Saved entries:
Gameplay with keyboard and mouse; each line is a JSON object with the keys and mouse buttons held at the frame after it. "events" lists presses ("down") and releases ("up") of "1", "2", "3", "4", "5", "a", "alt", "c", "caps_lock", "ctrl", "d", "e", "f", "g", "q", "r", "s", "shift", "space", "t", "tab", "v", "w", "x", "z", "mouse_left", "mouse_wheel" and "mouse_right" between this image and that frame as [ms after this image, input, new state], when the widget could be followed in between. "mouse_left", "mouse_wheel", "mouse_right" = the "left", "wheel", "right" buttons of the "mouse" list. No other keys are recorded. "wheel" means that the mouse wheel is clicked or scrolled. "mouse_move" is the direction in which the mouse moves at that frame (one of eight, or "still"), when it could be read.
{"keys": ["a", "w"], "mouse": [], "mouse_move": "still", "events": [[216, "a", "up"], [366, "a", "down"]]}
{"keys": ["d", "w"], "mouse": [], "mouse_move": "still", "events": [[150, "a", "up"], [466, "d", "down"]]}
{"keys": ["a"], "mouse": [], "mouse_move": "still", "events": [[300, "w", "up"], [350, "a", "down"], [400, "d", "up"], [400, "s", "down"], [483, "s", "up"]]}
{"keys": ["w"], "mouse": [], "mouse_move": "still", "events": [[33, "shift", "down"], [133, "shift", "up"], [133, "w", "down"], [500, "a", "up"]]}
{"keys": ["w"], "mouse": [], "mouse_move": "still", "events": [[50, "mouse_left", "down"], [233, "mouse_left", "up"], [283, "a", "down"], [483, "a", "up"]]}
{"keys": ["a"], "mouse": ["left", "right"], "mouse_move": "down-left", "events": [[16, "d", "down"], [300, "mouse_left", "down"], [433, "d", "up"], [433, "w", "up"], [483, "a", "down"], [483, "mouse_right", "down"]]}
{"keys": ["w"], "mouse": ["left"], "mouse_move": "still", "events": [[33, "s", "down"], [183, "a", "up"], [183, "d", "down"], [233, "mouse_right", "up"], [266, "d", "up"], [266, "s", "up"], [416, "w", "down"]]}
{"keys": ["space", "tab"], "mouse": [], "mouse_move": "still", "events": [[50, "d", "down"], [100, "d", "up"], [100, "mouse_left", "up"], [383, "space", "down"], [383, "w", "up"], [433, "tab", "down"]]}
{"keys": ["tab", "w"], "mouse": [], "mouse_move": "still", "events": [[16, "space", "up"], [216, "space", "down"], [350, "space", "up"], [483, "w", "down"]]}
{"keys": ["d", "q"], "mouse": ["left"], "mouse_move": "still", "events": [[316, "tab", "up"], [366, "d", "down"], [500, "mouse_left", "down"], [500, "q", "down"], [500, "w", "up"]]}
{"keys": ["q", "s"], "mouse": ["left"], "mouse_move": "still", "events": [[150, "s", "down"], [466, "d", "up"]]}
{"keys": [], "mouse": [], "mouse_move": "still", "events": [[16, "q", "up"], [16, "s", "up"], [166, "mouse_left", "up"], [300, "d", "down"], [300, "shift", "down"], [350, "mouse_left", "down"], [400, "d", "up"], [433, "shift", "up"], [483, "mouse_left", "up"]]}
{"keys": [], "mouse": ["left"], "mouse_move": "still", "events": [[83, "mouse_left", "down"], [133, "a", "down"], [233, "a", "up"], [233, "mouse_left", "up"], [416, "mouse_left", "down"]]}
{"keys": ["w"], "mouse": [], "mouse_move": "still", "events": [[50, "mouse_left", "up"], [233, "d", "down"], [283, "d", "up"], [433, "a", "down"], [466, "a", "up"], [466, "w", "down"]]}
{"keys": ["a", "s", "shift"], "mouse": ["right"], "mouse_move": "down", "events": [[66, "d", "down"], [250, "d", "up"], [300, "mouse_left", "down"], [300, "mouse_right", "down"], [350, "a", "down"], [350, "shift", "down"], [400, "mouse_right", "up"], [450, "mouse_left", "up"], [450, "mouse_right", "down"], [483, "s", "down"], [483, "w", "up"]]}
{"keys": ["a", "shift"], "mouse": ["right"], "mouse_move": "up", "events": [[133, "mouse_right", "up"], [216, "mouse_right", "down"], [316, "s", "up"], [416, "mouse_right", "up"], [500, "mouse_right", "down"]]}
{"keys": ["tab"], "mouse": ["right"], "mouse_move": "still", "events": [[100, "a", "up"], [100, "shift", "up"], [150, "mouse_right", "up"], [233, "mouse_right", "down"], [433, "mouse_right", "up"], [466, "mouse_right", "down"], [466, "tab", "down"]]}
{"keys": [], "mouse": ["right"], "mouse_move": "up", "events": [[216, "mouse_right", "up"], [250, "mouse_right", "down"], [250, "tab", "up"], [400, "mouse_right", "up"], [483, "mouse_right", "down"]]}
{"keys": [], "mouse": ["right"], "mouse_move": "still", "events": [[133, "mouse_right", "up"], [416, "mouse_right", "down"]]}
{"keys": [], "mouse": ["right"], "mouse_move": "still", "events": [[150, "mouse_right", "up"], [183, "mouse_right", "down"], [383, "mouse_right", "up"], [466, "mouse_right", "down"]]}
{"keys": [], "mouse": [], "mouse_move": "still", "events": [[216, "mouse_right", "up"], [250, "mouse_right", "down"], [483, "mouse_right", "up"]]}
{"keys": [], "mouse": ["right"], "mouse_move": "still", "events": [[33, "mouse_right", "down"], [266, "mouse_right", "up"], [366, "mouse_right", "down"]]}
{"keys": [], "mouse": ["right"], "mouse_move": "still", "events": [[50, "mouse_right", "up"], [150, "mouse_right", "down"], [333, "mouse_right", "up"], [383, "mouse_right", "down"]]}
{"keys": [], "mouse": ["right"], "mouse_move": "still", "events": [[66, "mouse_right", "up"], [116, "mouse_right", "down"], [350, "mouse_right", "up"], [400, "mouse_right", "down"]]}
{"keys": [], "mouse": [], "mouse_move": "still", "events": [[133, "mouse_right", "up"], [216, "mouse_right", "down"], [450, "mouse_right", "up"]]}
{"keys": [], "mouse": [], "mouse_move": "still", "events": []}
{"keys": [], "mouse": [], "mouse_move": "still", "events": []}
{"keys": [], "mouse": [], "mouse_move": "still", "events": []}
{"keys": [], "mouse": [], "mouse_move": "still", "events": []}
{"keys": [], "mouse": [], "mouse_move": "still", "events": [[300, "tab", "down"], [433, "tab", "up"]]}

WHAT YOU SHOULD DO. Which lines above include the word "space"? Show each one.

RESPONSE AREA.
Gameplay with keyboard and mouse; each line is a JSON object with the keys and mouse buttons held at the frame after it. "events" lists presses ("down") and releases ("up") of "1", "2", "3", "4", "5", "a", "alt", "c", "caps_lock", "ctrl", "d", "e", "f", "g", "q", "r", "s", "shift", "space", "t", "tab", "v", "w", "x", "z", "mouse_left", "mouse_wheel" and "mouse_right" between this image and that frame as [ms after this image, input, new state], when the widget could be followed in between. "mouse_left", "mouse_wheel", "mouse_right" = the "left", "wheel", "right" buttons of the "mouse" list. No other keys are recorded. "wheel" means that the mouse wheel is clicked or scrolled. "mouse_move" is the direction in which the mouse moves at that frame (one of eight, or "still"), when it could be read.
{"keys": ["space", "tab"], "mouse": [], "mouse_move": "still", "events": [[50, "d", "down"], [100, "d", "up"], [100, "mouse_left", "up"], [383, "space", "down"], [383, "w", "up"], [433, "tab", "down"]]}
{"keys": ["tab", "w"], "mouse": [], "mouse_move": "still", "events": [[16, "space", "up"], [216, "space", "down"], [350, "space", "up"], [483, "w", "down"]]}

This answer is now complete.